Man In Black

by Priscilla Garduno Wolf

One night I woke up to a feeling like someone was watching me. I was 13 years old. I had gone to bed real tired after school classes and my Catholic classes that evening with Sister Bedd. It was snowing and it was very cold outside, but Grandpa and Grandma kept the farm house warm. They would warm old red bricks in the oven and wrap them up in old towels and put them on the bed to keep us warm.

I watched the street light from my bedroom window. I could see the snow falling and the sight was just beautiful. I have always loved winter and the snow. It is my favorite season. Suddenly, out of no where, there was a man in black at my window staring at me! He wore all black clothes and a black hat. I screamed so loud that it scared my grandparents. They came in the room real quick like and I told them, “There’s a man at my window!” He just stood there watching me. Grandfather Antonio grabbed his shotgun and went outside. Around the house the snow was high and there was no one around. Grandpa went toward my window, and to his surprise, there by the window were footprints in the snow, but none leading toward the window or away from the window.

Grandpa came back in and told us what he had seen. “It must be a ghost around here,” he said. I told him it was a man dressed all in black. He remembered his friends speaking of the man in black in the valley. It would appear to them from out of no where. I remember how one of the sheepherders in the area, Don Juan, a Ute Indian, had seen silver disks before at his camp by Los Sauces, Colorado and how several days later he would see a man in black walking around. The Shadow Men they were called. Some people said that they were evil while others said that they were only ghosts walking around their burial ground.

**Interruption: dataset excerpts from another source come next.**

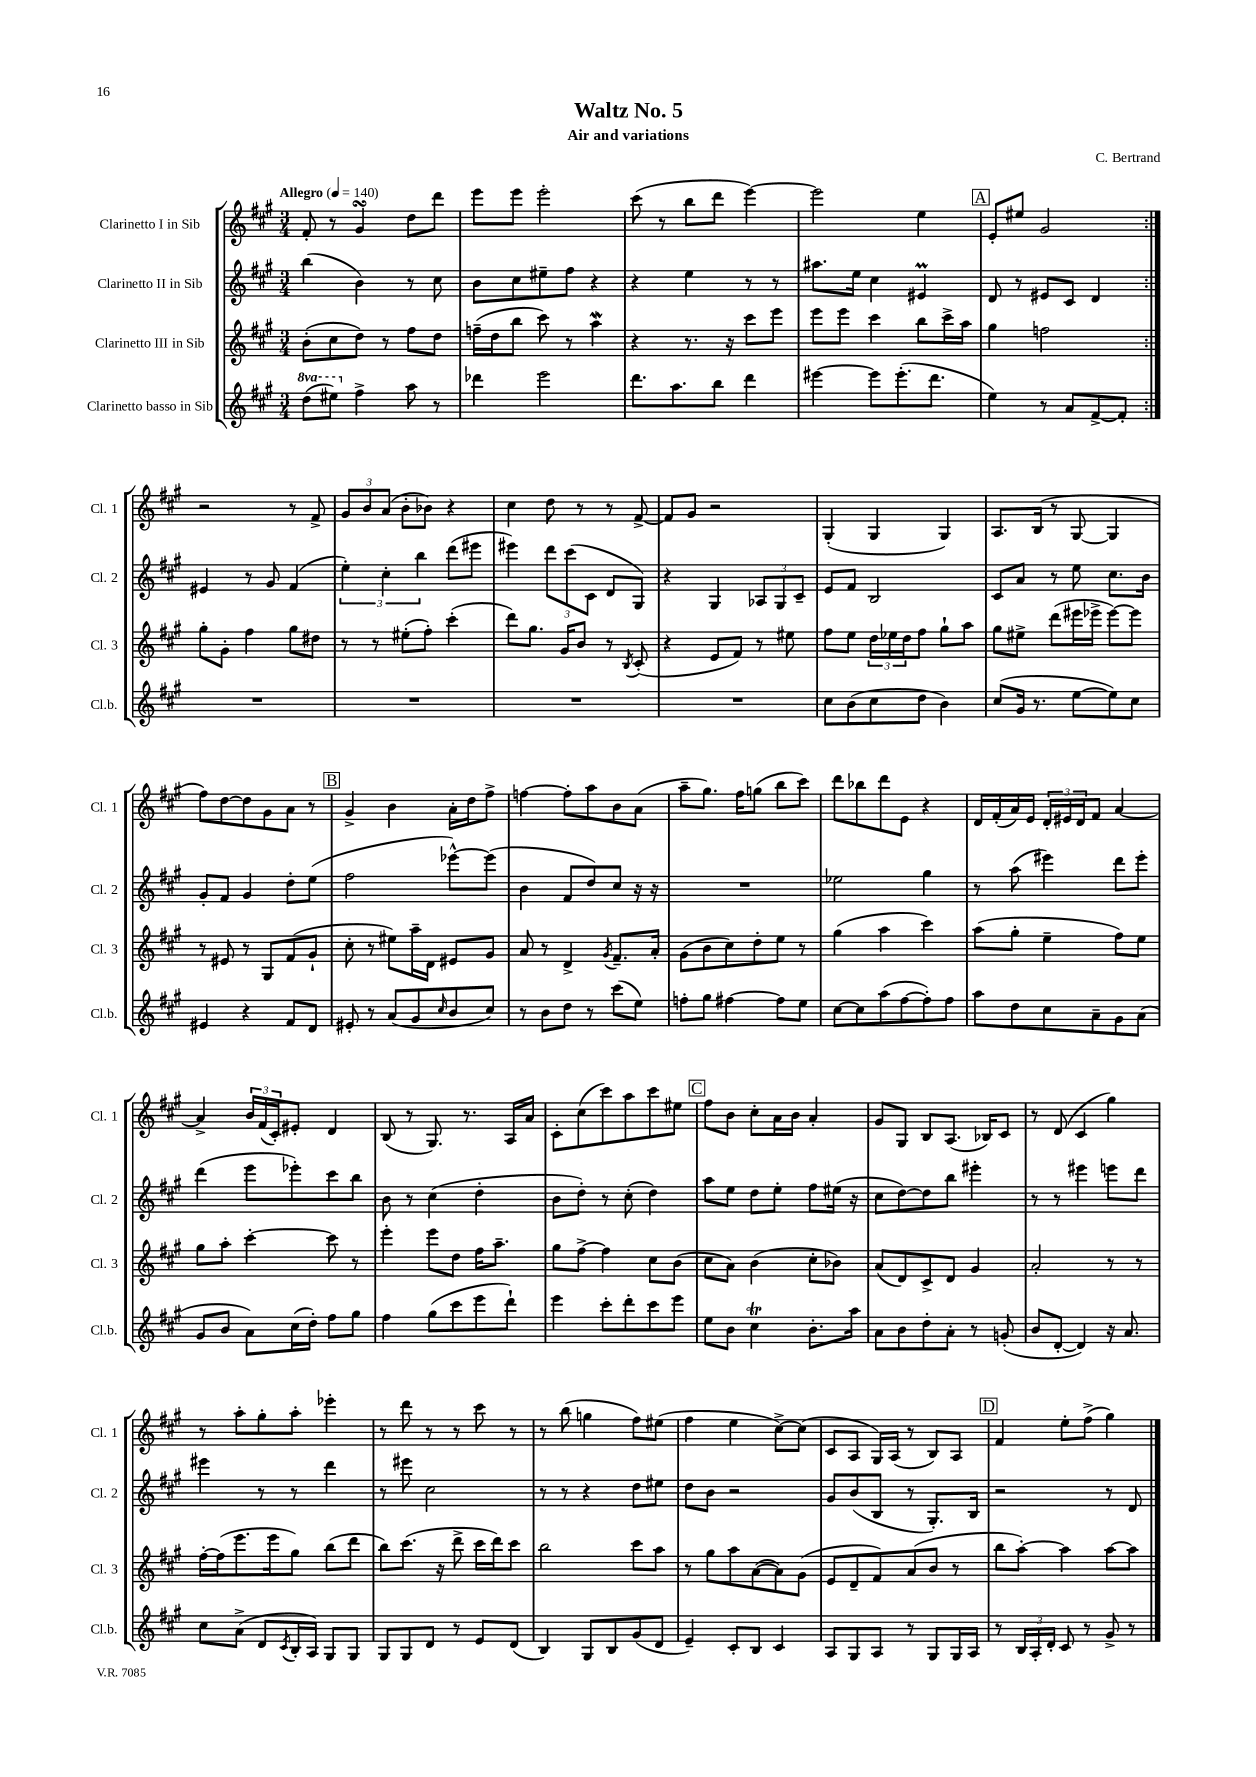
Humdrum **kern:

**kern	**kern	**kern	**kern
*part4	*part3	*part2	*part1
*staff4	*staff3	*staff2	*staff1
*I"Clarinetto basso in Sib	*I"Clarinetto III in Sib	*I"Clarinetto II in Sib	*I"Clarinetto I in Sib
*I'Cl.b.	*I'Cl. 3	*I'Cl. 2	*I'Cl. 1
*clefG2	*clefG2	*clefG2	*clefG2
*k[f#c#g#]	*k[f#c#g#]	*k[f#c#g#]	*k[f#c#g#]
*M3/4	*M3/4	*M3/4	*M3/4
*MM140	*MM140	*MM140	*MM140
*8va	*	*	*
=1	=1	=1	=1
!	!	!	!LO:TX:a:B:t=Allegro
(8ddd\L	(8b'\L	(4bb\	8f#'/
8eee#X\J)	8cc#\	.	8r
*X8va	*	*	*
4ff#^\	8dd\J)	4b\)	4g#sSsS/
.	8r	.	.
8aa\	8ff#\L	8r	8dd\L
8r	8dd\J	8cc#\	8ddd\J
=2	=2	=2	=2
4ddd-X\	(16ffn~\LL	8b\L	8eee\L
.	16dd\J	.	.
.	8bb\J	8cc#\	8eee\J
2eee\	8ccc#\)	8ee#X~\	2eee'\
.	8r	8ff#\J	.
.	4aaw\	4r	.
=3	=3	=3	=3
8.ddd\L	4r	4r	(8ccc#\
.	.	.	8r
8.aa\	.	.	.
.	8.r	4ee\	8bb\L
8bb\J	.	.	8ddd\J
.	16r	.	.
4ddd\	8ccc#\L	8r	[4eee\)
.	8eee\J	8r	.
=4	=4	=4	=4
[4eee#X\	8eee\L	8.aa#X\L	2eee\]
.	8eee\J	.	.
.	.	16ee\Jk	.
8eee#\L]	4ccc#\	4cc#\	.
(8.eee#'\	.	.	.
.	8bb\L	4e#Xm/	4ee\
8.ddd\J	.	.	.
.	16ccc#^\L	.	.
.	16aa\JJ	.	.
!!LO:REH:place=s1:t=A
=5	=5	=5	=5
4ee\)	4gg#\	8d/	8e'/L
.	.	8r	8ee#X/J
8r	2ffn\	8e#X/L	2g#/
8a/L	.	8c#/J	.
[8f#^/	.	4d/	.
8f#'/J]	.	.	.
!!LO:LB:g=z
=6:|!	=6:|!	=6:|!	=6:|!
2.r	8gg#'\L	4e#X/	2r
.	8g#'\J	.	.
.	4ff#\	8r	.
.	.	8g#/	.
.	8gg#\L	(4f#/	8r
.	8dd#X\J	.	8f#^/
=7	=7	=7	=7
2.r	8r	6ee'\)	12g#/L
.	.	.	12b/
.	8r	.	.
.	.	6cc#'\	(12a/J
.	(8ee#X'\L	.	8b'\L
.	.	6bb\	.
.	8ff#'\J)	.	8b-X\J)
.	(4ccc#'\	(8ddd\L	4r
.	.	8eee#X\J	.
=8	=8	=8	=8
2.r	8ddd\L)	4eee#X\)	4cc#\
.	8.gg#\J	.	.
.	.	12ddd\L	8dd\
.	16g#/KL	.	.
.	.	(12ccc#\	.
.	8b/J	.	8r
.	.	12c#\J	.
.	8r	8d/L	8r
.	8qB/	.	.
.	(8c#'/	8G#/J)	[8f#^/
=9	=9	=9	=9
2.r	4r	4r	8f#/L]
.	.	.	8g#/J
.	8e/L	4G#/	2r
.	8f#/J)	.	.
.	8r	12A-X/L	.
.	.	12G#/	.
.	8ee#X\	.	.
.	.	12c#~/J	.
=10	=10	=10	=10
8cc#\L	8ff#\L	8e/L	(4G#'/
(8b\	8ee\J	8f#/J	.
8cc#\	24dd\LL	2B/	4G#/
.	24ee-X\	.	.
.	24dd\J	.	.
8dd\J	8ff#\J	.	.
4b\)	8gg#`\L	.	4G#/)
.	8aa\J	.	.
=11	=11	=11	=11
(8cc#/L	8gg#\L	8c#/L	8.A/L
16g#/Jk	8ee#X^\J	8a/J	.
8.r	.	.	(16B/Jk
.	(8ddd\L	8r	8r
[8ee\L	16eee#X\L	8ee\	[8G#/
.	16eee-X^\JJ	.	.
8ee\])	[8eee-\L)	8.cc#\L	4G#/]
8cc#\J	8eee-\J]	.	.
.	.	16b\Jk	.
!!LO:LB:g=z
=12	=12	=12	=12
4e#X/	8r	8g#'/L	8ff#\L)
.	8e#X/	8f#/J	[8dd\
4r	8r	4g#/	8dd\]
.	8G#/L	.	8g#\
8f#/L	(8f#/	8dd'\L	8a\J
8d/J	8g#`/J	(8ee\J	8r
!!LO:REH:place=s1:t=B
=13	=13	=13	=13
8e#X'/	8cc#'\	2ff#\	4g#^/
8r	8r	.	.
(8a/L	8ee#X\L)	.	4b\
8g#/	16aa~\L	.	.
.	16d\JJ	.	.
16qqcc#/	.	.	.
8b/	8e#X/L	[8eee-X^^\L)	16a'\LL
.	.	.	16dd\J
8cc#/J)	8g#/J	(8eee-\J]	8ff#^\J
=14	=14	=14	=14
8r	8a/	4b\	[4ffn\
8b\L	8r	.	.
8dd\J	4d^/	8f#/L	8ff'\L]
8r	.	8dd/)	8aa\
.	8qg#/	.	.
(8ccc#\L	8.f#~/L	8cc#/J	8b\
8ee\J)	.	16r	(8a\J
.	16a'/Jk	16r	.
=15	=15	=15	=15
8ffn'\L	(8g#\L	2.r	8aa~\L
8gg#\J	8b\	.	8.gg#\J)
[4ff#X\	8cc#\)	.	.
.	.	.	16ff#\KL
.	8dd'\	.	(8ggn\J
8ff#\L]	8ee\J	.	8bb\L
8ee\J	8r	.	8ccc#\J)
=16	=16	=16	=16
[8cc#\L	(4gg#\	2ee-X\	8ddd\L
8cc#\]	.	.	8bb-X\
(8aa\	4aa\	.	8ddd\
[8ff#\	.	.	8e\J
8ff#'\])	4ccc#\)	4gg#\	4r
8ff#\J	.	.	.
=17	=17	=17	=17
8aa\L	(8aa\L	8r	16d/LL
.	.	.	(16f#'/
8dd\	8gg#'\J	(8aa\	16a/)
.	.	.	16e/JJ
8cc#\	4ee~\	4eee#X\)	24d'/LL
.	.	.	24e#X/
.	.	.	24d/J
8a~\	.	.	8f#/J
8g#\	8ff#\L)	8ddd\L	[4a/
(8a\J	8ee\J	8eee#'\J	.
!!LO:LB:g=z
=18	=18	=18	=18
8g#/L	8gg#\L	(4ddd\	4a^/]
8b/J	8aa'\J	.	.
8a\L)	[4ccc#'\	8eee\L	24b/LL
.	.	.	(24f#/
.	.	.	24c#'/J)
(16cc#\L	.	8eee-X'\)	8e#X'/J
16dd'\JJ)	.	.	.
8ff#\L	8ccc#\]	8ccc#\	4d/
8gg#\J	8r	8bb\J	.
=19	=19	=19	=19
4ff#\	4eee'\	8b\	(8B/
.	.	8r	8r
(8gg#\L	8eee\L	(4cc#\	8.G#/)
8ccc#\	8dd\J	.	.
.	.	.	8.r
8eee\	16ff#\KL	4dd'\	.
.	8.aa~\J	.	.
8ddd`\J)	.	.	16A/LL
.	.	.	16a/JJ
=20	=20	=20	=20
4eee\	8gg#\L	8b\L	8c#'\L
.	[8ff#^\J	8dd'\J)	(8cc#\
8ccc#'\L	4ff#\]	8r	8ccc#\)
8ddd'\	.	(8cc#'\	8aa\
8ccc#\	8cc#\L	4dd\)	8ccc#\
8eee\J	(8b\J	.	8ee#X\J
!!LO:REH:place=s1:t=C
=21	=21	=21	=21
8ee\L	8cc#\L	8aa\L	8ff#\L
8b\J	8a\J)	8ee\J	8b\J
4cc#t\	(4b\	8dd\L	8cc#'\L
.	.	8ee'\J	16a\L
.	.	.	16b\JJ
8.b'\L	8cc#'\L	8ff#\L	4a'/
.	8b-X\J)	(16ee#X\Jk	.
16aa\Jk	.	16r	.
=22	=22	=22	=22
8a\L	(8a/L	8cc#\L	8g#/L
8b\	8d/)	[8dd\)	8G#/J
8dd'\	8c#^/	8dd\]	8B/L
8a'\J	8d/J	8bb\J	(8.A/J
8r	4g#/	4eee#X'\	.
.	.	.	16B-X/KL)
(8gn'/	.	.	8c#/J
=23	=23	=23	=23
8b/L	2a'/	8r	8r
[8d'/J	.	8r	(8d/
4d/])	.	4eee#X\	4c#/
16r	8r	8eeen\L	4gg#\)
8.a/	.	.	.
.	8r	8ddd\J	.
!!LO:LB:g=z
=24	=24	=24	=24
8cc#\L	[16ff#'\LL	4eee#X\	8r
.	(16ff#\J]	.	.
(8a^\J	8.eee\	.	8aa'\L
8d/L	.	8r	8gg#'\
.	16eee\k	.	.
8qc#/	.	.	.
16B'/L	8gg#\J)	8r	8aa'\J
16A/JJ)	.	.	.
8G#/L	(8bb\L	4ddd\	4eee-X'\
8G#/J	8ddd\J	.	.
=25	=25	=25	=25
8G#/L	8bb\L)	8r	8r
8G#/	(8.ccc#\J	8eee#X\	8ddd\
8d/J	.	2cc#\	8r
.	16r	.	.
8r	8ddd^\	.	8r
8e/L	16ccc#\LL	.	8ccc#\
.	16ddd\J)	.	.
(8d/J	8ccc#\J	.	8r
=26	=26	=26	=26
4B/)	2bb\	8r	8r
.	.	8r	(8bb\
8G#/L	.	4r	4ggn\
8B/	.	.	.
(8g#/	8ccc#\L	8dd\L	8ff#\L)
8d/J	8aa\J	8ee#X\J	(8ee#X\J
=27	=27	=27	=27
4e~/)	8r	8dd\L	4ff#\
.	8gg#\L	8b\J	.
8c#'/L	8aa\	2r	4ee\
8B/J	([8a\	.	.
4c#/	8a\])	.	[8cc#^\L)
.	(8g#\J	.	(8cc#\J]
=28	=28	=28	=28
8A/L	8e/L	8g#/L	8c#/L
8G#/	8d~/	(8b/	8A/J
8A/J	8f#/)	8B/J	16G#/LL)
.	.	.	(16A/JJ
8r	(8a/	8r	8r
8G#/L	8b/J	8.G#'/L)	8B/L)
16G#/L	8r	.	8A/J
16A/JJ	.	16B/Jk	.
!!LO:REH:place=s1:t=D
=29	=29	=29	=29
8r	8bb\L	2r	4f#/
24B/LL	[8aa'\J)	.	.
24A'/	.	.	.
24d'/JJ	.	.	.
8c#/	4aa\]	.	8ee'\L
8r	.	.	(8ff#^\J
8g#^/	[8aa\L	8r	4gg#\)
8r	8aa\J]	8d/	.
==	==	==	==
*-	*-	*-	*-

Editor’s Note: Priscilla’s intriguing account again addresses the historical parallels of the modern MIB phenomenon of ufology with similar variations of apparitional appearances described in stories that actually span centuries of folklore and tradition. Years ago (1970), the noted UFO and MIB expert and author John A. Keel wrote me: “History is crammed with MIB-type manifestations. A band of ‘phantom Indians’ attacked the colony in Gloucester, Mass. in 1692. MIB apparitions are a classic and traditional offshoot of witchcraft and black magic. That lore is filled with reports of MIB incidents. Even the fascinating details of the events following the assassination of Abraham Lincoln are loaded with MIB material. Read the transcript of the trial of John Surrat (one of the ten conspirators). It’ll curl your hair.”

“As with all aspects of this business, we are dealing with two things: the real and the unreal, the material and the hallucinatory. There are doppelgangers (did you ever read The Other Oswald by Popkin?), there are phantom cars and phantom planes. There are marvelous mimics who can imitate any voice on the telephone. It is all so damned unbelievable that most people finally throw up their hands and quit the whole business.”

“It may be vain to hope that we can ever pin everything down and make something rational out of it.”